Radio Scotland - Days Like This

Theme: Spiritual

Half an hour

Elizabeth Mulligan

If all the time I had left were thirty minutes, first I would have no fear of death; this may be due to the fact that I had a near death experience when I was only eleven years old.

Blood poisoning was the reason as to why I had a full blood transfusion on that day. My age now is forty-nine but I can recall this as though it happened yesterday. Some people claim they have been lucky enough to have a sighting and I am one of them. I was, I am told, deeply unconscious when my blood was being changed, but I was very aware of a bright light and my moving towards it. An old gentleman came towards me with a baby in his arms wrapped in a white shawl and as he approached I had this feeling of a great weight being lifted off my shoulders and immediately felt at peace - a great peace.

As the old man came closer the baby he was holding became older until he was now walking by the old mans side. That boy became familiar to me in a bonding way that was even stronger than the one I had with my four brothers and two sisters, we have always shared a strong family bond but this connection was different. As they walked even nearer I could sense that I knew both the old man and the blonde haired boy.

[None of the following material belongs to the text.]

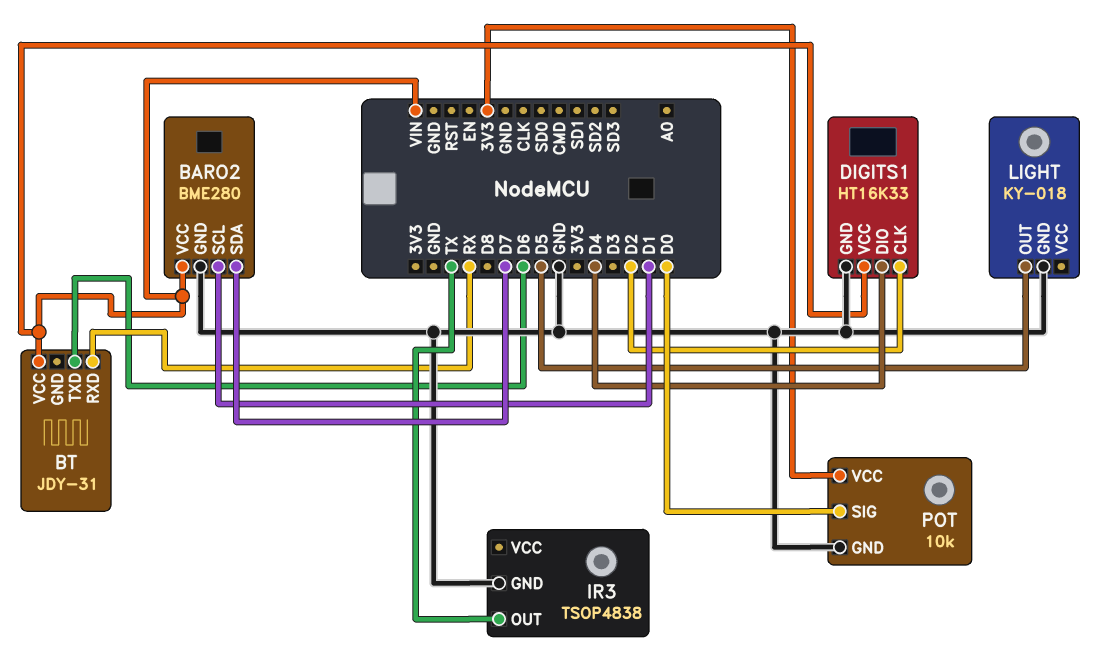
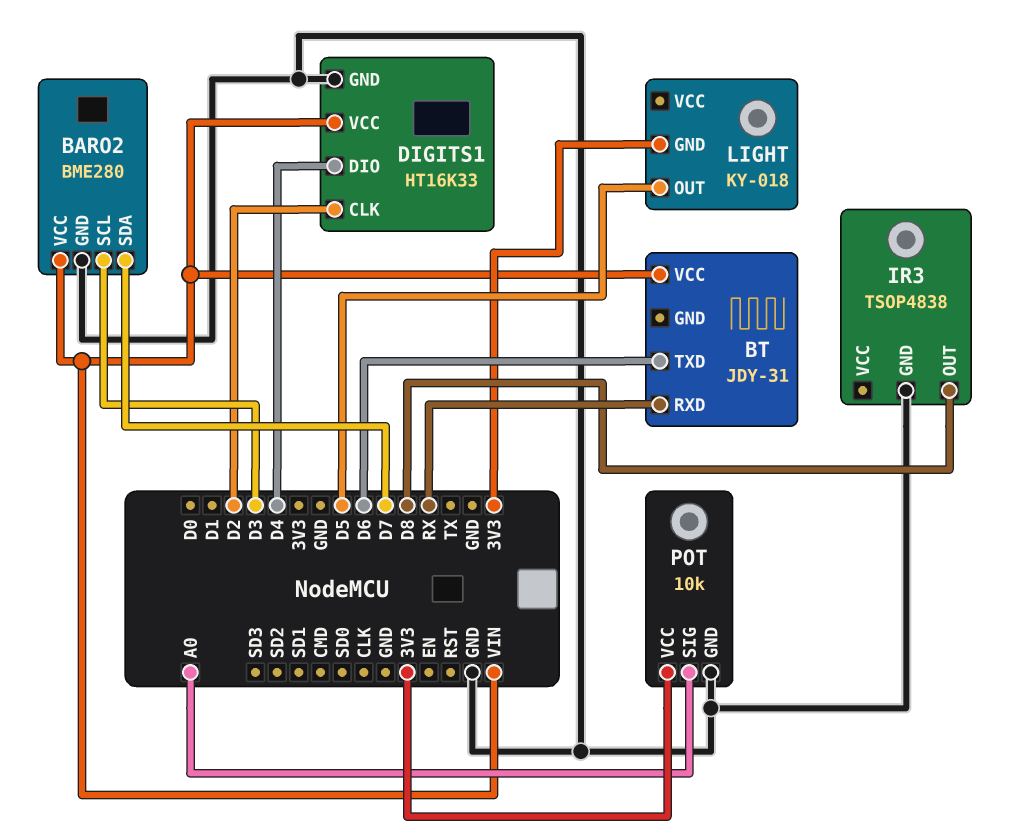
BARO2 pin SCL: D1 -> D3
IR3 pin OUT: TX -> D8
LIGHT pin GND: GND -> 3V3
POT pin SIG: D0 -> A0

They and I were in a place that I can only describe as Utopia. The old man seemed to stay at the same age but as they came nearer the boy grew older till he reached about my age. This whole experience was never frightening in fact it was delightful watching the little baby boy growing up with what I can only describe as great peace and harmony which enfolded us all, as the boy reached his eleventh birthday.

My eyes opened to see my mothers worried face by my bedside at the Sick Childrens Hospital. I never told anyone about this experience until I was much older; in fact I was in my twenties that my mother told me that I was a twin and that my twin brother who had died had lovely blonde hair. Suddenly everything fell into place.

A few years later my nieces were looking at old photographs and asking their granny, my mother, who was who. There it was, a photograph of her grandfather the old man who was looking after my twin brother. Why the child was wearing the shawl was because he was only three and a half months old when he died, his grandmother had knitted that white shawl for him.

So you see I have no fear in my last half hour as now I know where and who will meet me when I get there. The only thing that would be left for me to do would be to hope that everyone around me wont be sad, because trust me I will be in a calm, peaceful, serene place full of love.